- _WORK INSTRUCTIONS_
The records below are to be restated word for word, with their images omitted.

- _INFORMATION_
::::::::

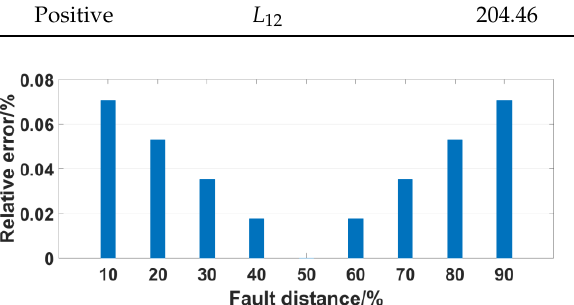
Figure 14. Relative errors of fault distance calculation under different fault distances.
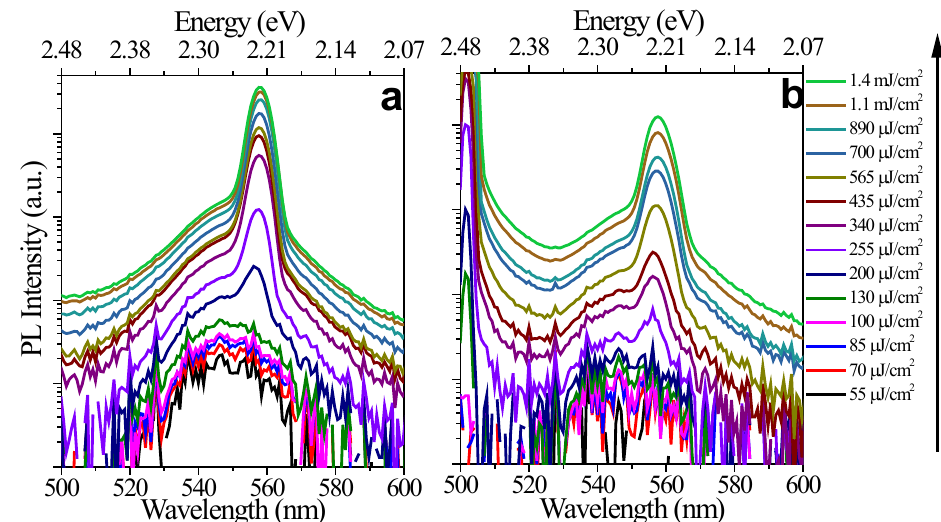
Figure 2. Evolution of the PL spectra with a pulse energy density under ( a ) 440 nm and ( b ) 500 nm excitation.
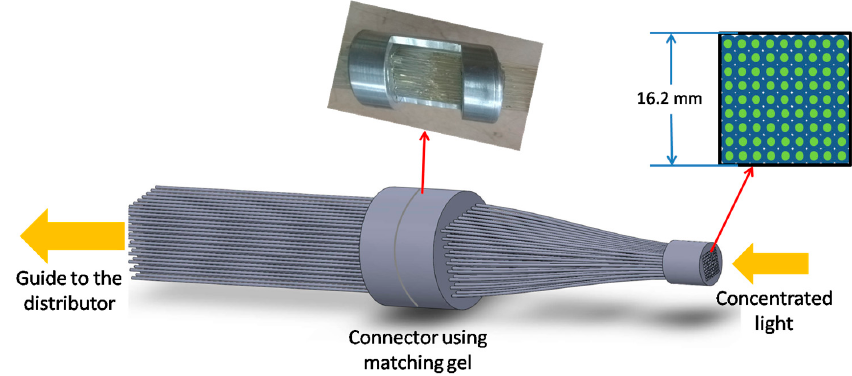
Figure 6. The structure of the bundle using a combination of silica optical fibers (SOFs) bundle and plastic optical fibers (POFs) bundle in which they are connected together by connector using matching gel.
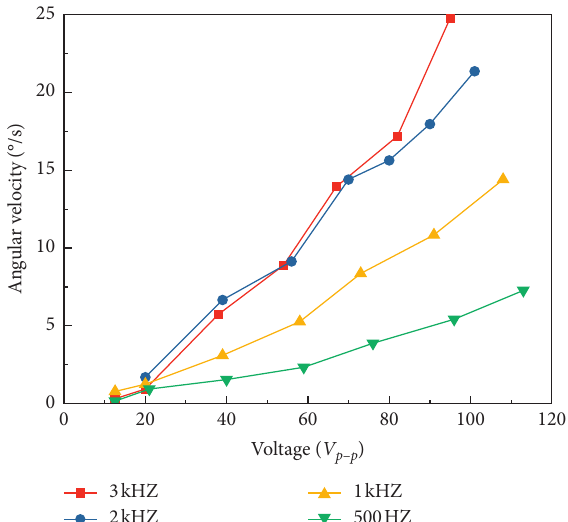
Figure 14: Velocity under different applied voltages.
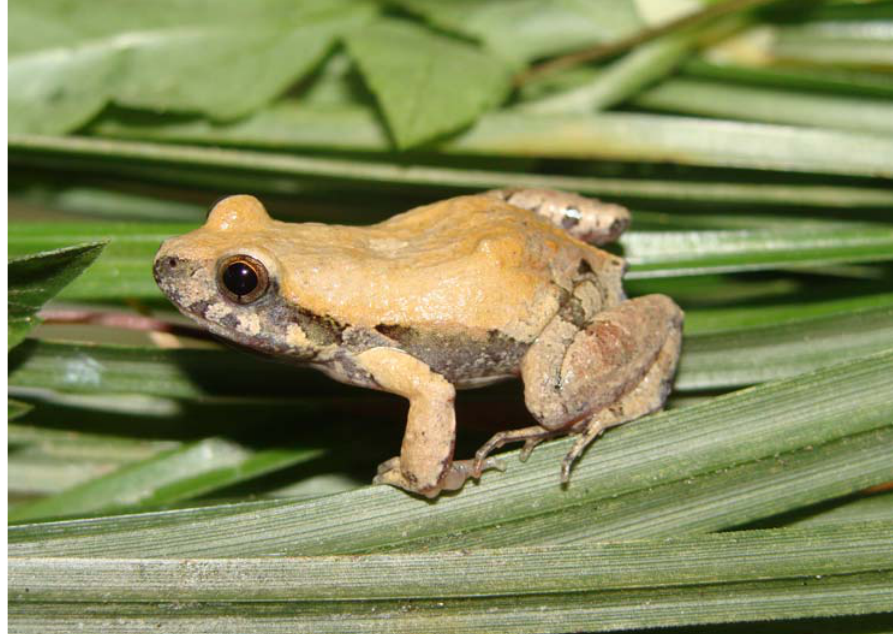
Figure 1. Adult male of Physalaemus cicada collected in the municipality of São José da Tapera, state of Alagoas, northeastern Brazil. Photo by B. S.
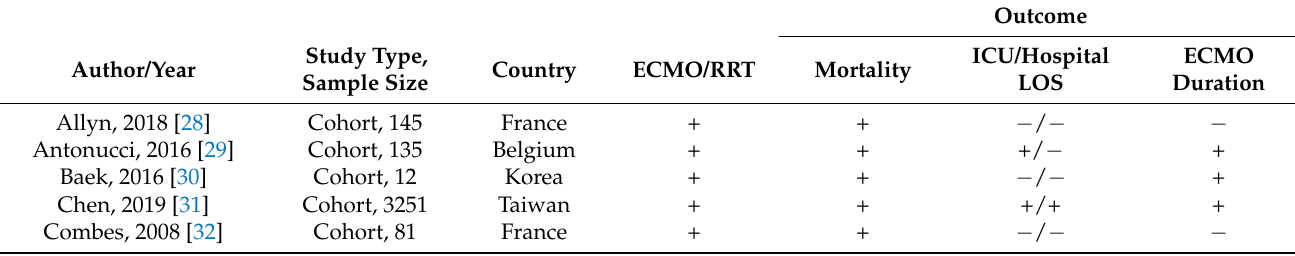
Table 1. Summary of all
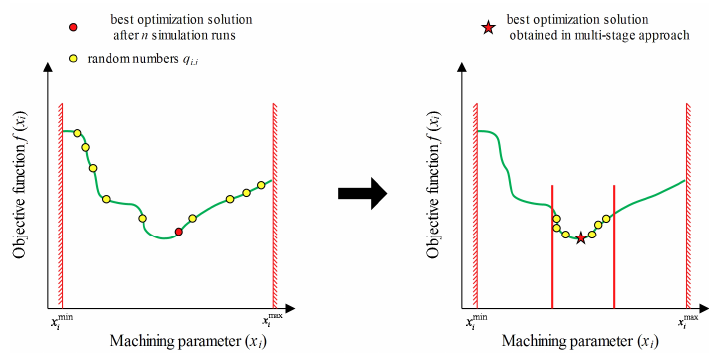
Fig. 1. Illustration of MC optimization procedure in single and multi-stage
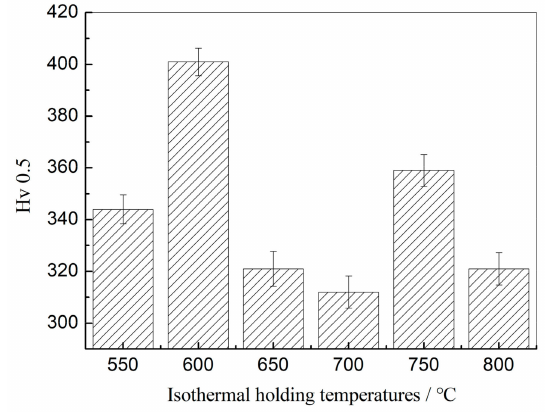
Figure 4. E ff ect of isothermal temperature on Vickers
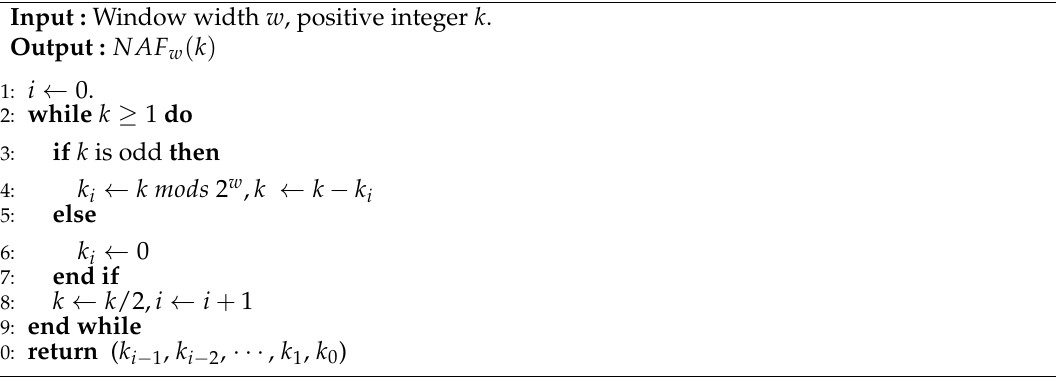
Algorithm 6 Window NAF method for point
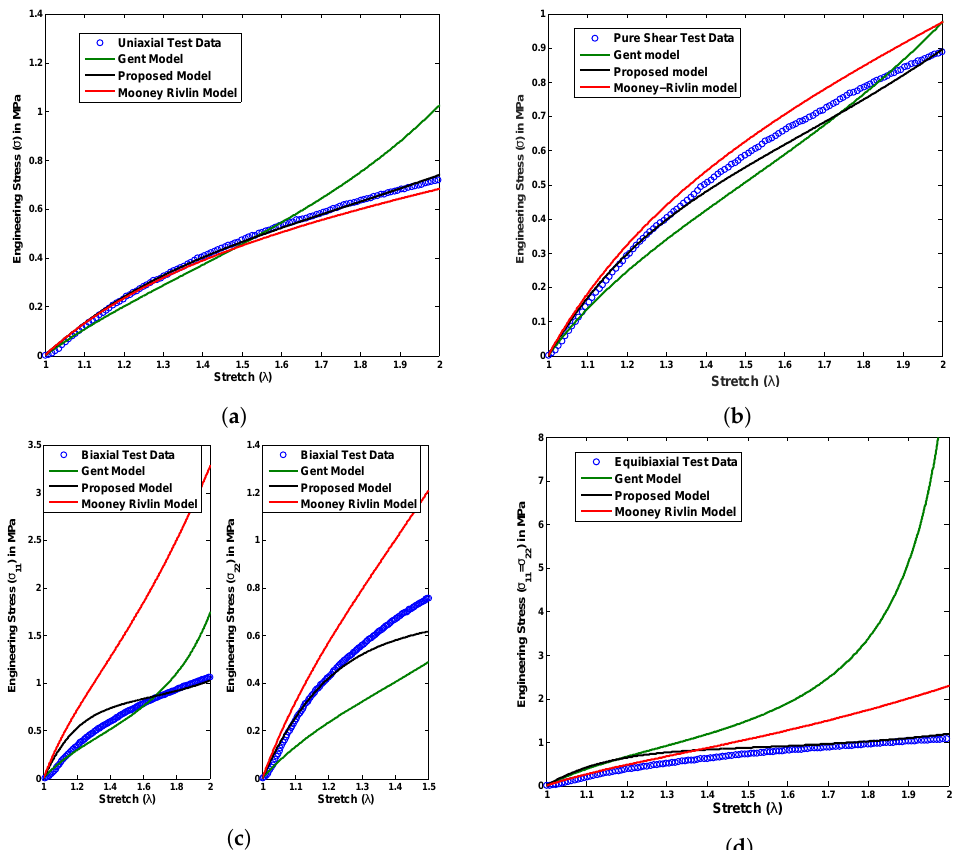
Figure 5. Experimental validation of the proposed model with Latex test data compared to the existing material models under all possible deformation modes, ( a ) uniaxial, ( b ) pure shear, ( c ) biaxial, and ( d ) equibiaxial for a single set of material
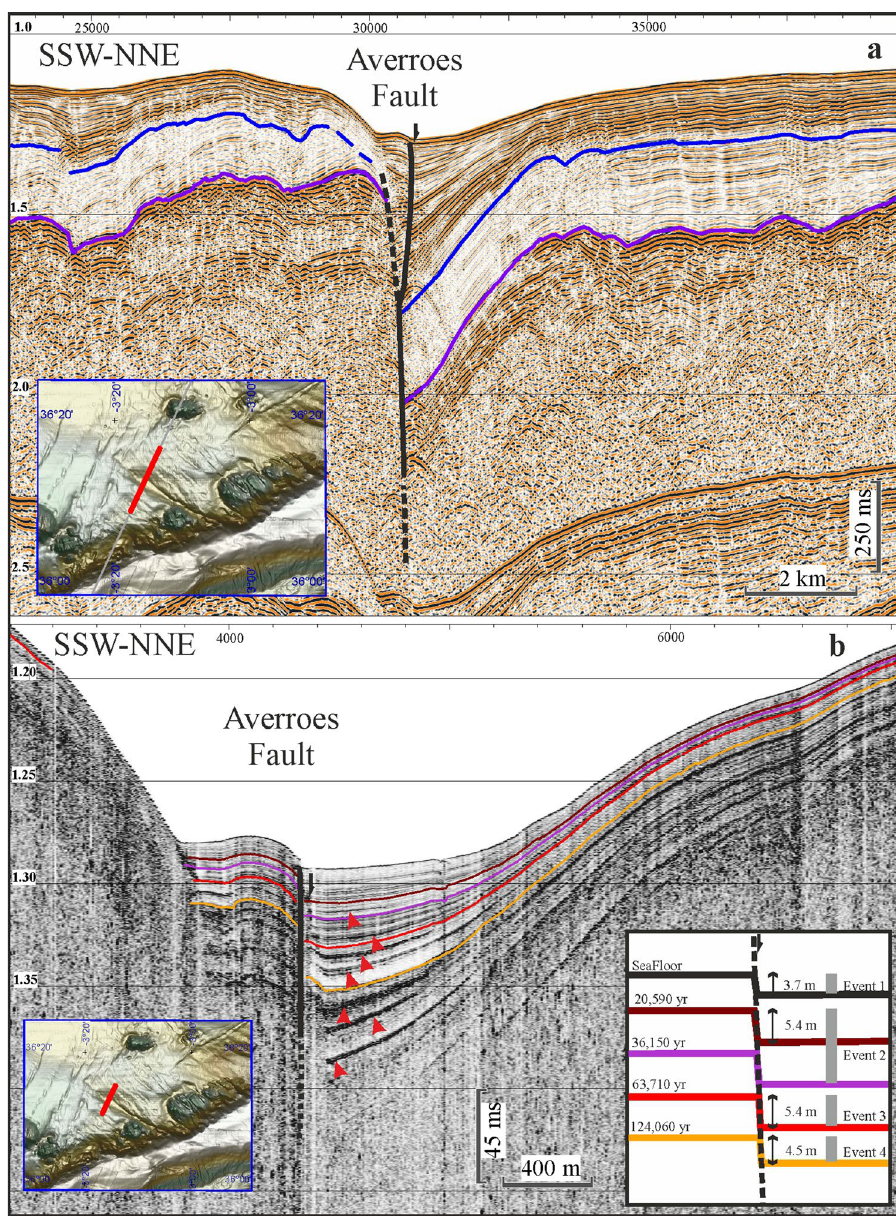
Figure 2. Seismic profiles illustrating the Averroes Fault. ( a ) Airgun seismic profile showing the deep structure. Legend: purple line corresponds with top of Miocene and blue line with base of Quaternary. Horizontal and vertical scale respectively in metres and seconds, two-way travel time (twtt). Vertical exaggeration × 8.7; ( b ) Parametric TOPAS profile (ultra-high-resolution) illustrating the upper reach (75 m) of the Averroes Fault. Inlet shows chronostratigraphic boundaries and fault events over the last 124,060 years. Red arrows indicate co-seismic wedges. Horizontal scale in metres and vertical scale in seconds (twtt). Vertical exaggeration × 12.4. (Figures generated using IHS Kingdom v. 2017, https:// ihsma rkit. com, and mounted with CorelDRAW v. X7, https:// www. corel.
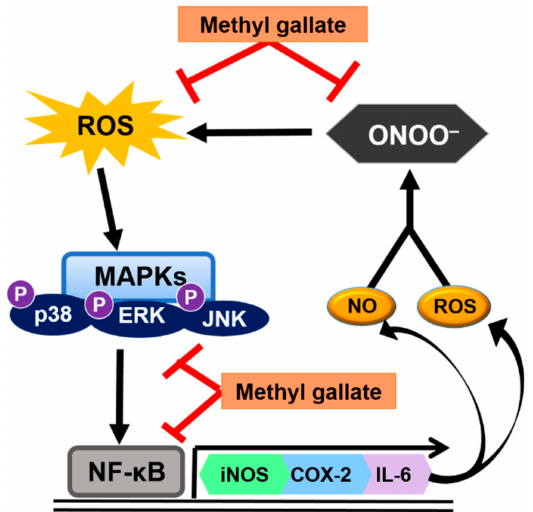
Figure 7. Predicted activity of methyl gallate in renal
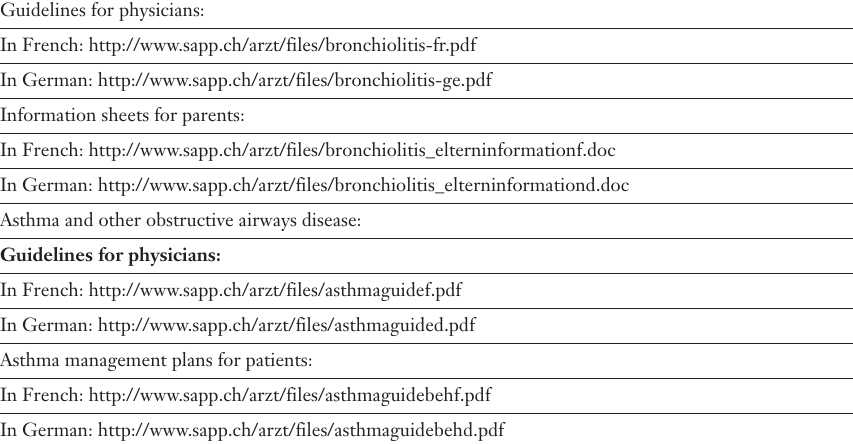
Table 1 Internet sites with recommendations of the Swiss Paedi- atric Pulmonology Group (SAPP) on the management of bronchiolitis, asthma and other obstructive airways disease in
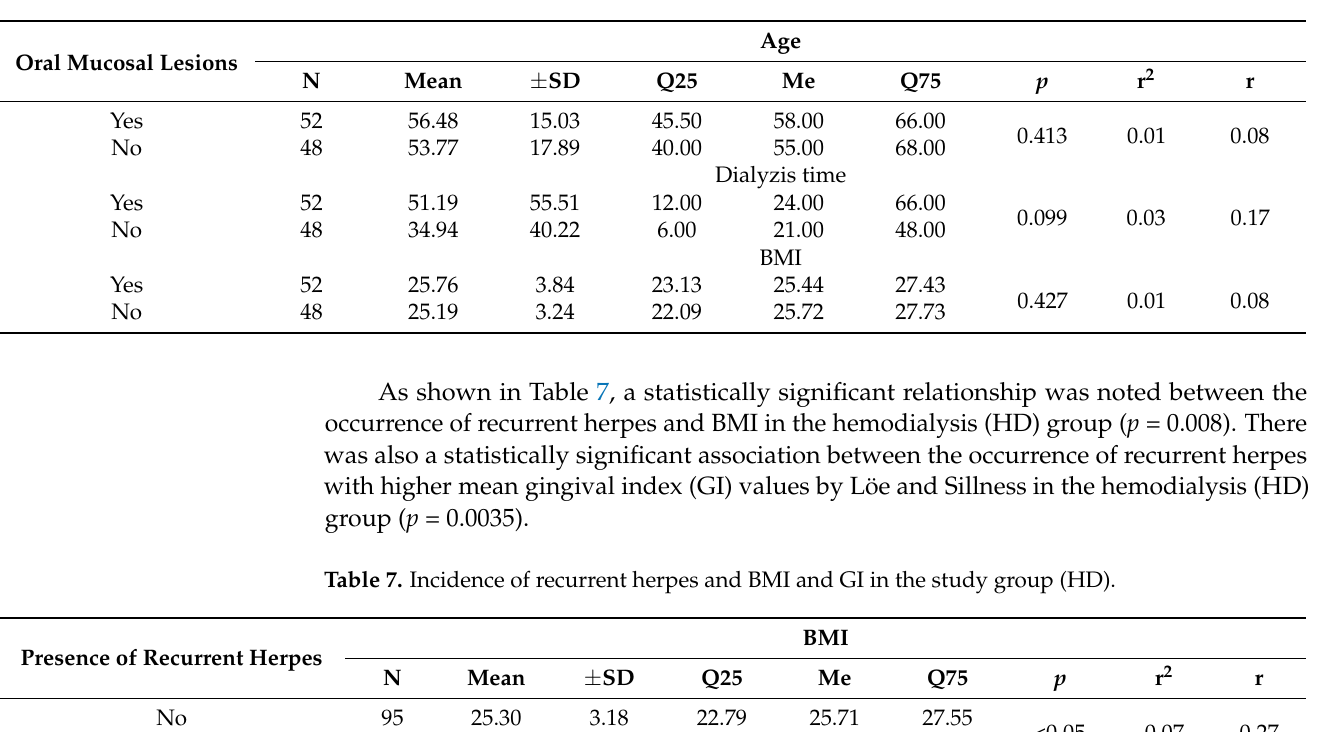
Table 6. Prevalence of oral mucosal lesions vs. age. dialysis duration and BMI values in the study group (HD).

::::::::

- _RESULT OF THE EXERCISE_
Figure 14. Relative errors of fault distance calculation under different fault distances.
Figure 2. Evolution of the PL spectra with a pulse energy density under ( a ) 440 nm and ( b ) 500 nm excitation.
Figure 6. The structure of the bundle using a combination of silica optical fibers (SOFs) bundle and plastic optical fibers (POFs) bundle in which they are connected together by connector using matching gel.
Figure 14: Velocity under different applied voltages.
Figure 1. Adult male of Physalaemus cicada collected in the municipality of São José da Tapera, state of Alagoas, northeastern Brazil. Photo by B. S.
Table 1. Summary of all
Fig. 1. Illustration of MC optimization procedure in single and multi-stage
Figure 4. E ff ect of isothermal temperature on Vickers
Algorithm 6 Window NAF method for point
Figure 5. Experimental validation of the proposed model with Latex test data compared to the existing material models under all possible deformation modes, ( a ) uniaxial, ( b ) pure shear, ( c ) biaxial, and ( d ) equibiaxial for a single set of material
Figure 2. Seismic profiles illustrating the Averroes Fault. ( a ) Airgun seismic profile showing the deep structure. Legend: purple line corresponds with top of Miocene and blue line with base of Quaternary. Horizontal and vertical scale respectively in metres and seconds, two-way travel time (twtt). Vertical exaggeration × 8.7; ( b ) Parametric TOPAS profile (ultra-high-resolution) illustrating the upper reach (75 m) of the Averroes Fault. Inlet shows chronostratigraphic boundaries and fault events over the last 124,060 years. Red arrows indicate co-seismic wedges. Horizontal scale in metres and vertical scale in seconds (twtt). Vertical exaggeration × 12.4. (Figures generated using IHS Kingdom v. 2017, https:// ihsma rkit. com, and mounted with CorelDRAW v. X7, https:// www. corel.
Figure 7. Predicted activity of methyl gallate in renal
Table 1 Internet sites with recommendations of the Swiss Paedi- atric Pulmonology Group (SAPP) on the management of bronchiolitis, asthma and other obstructive airways disease in
Table 6. Prevalence of oral mucosal lesions vs. age. dialysis duration and BMI values in the study group (HD).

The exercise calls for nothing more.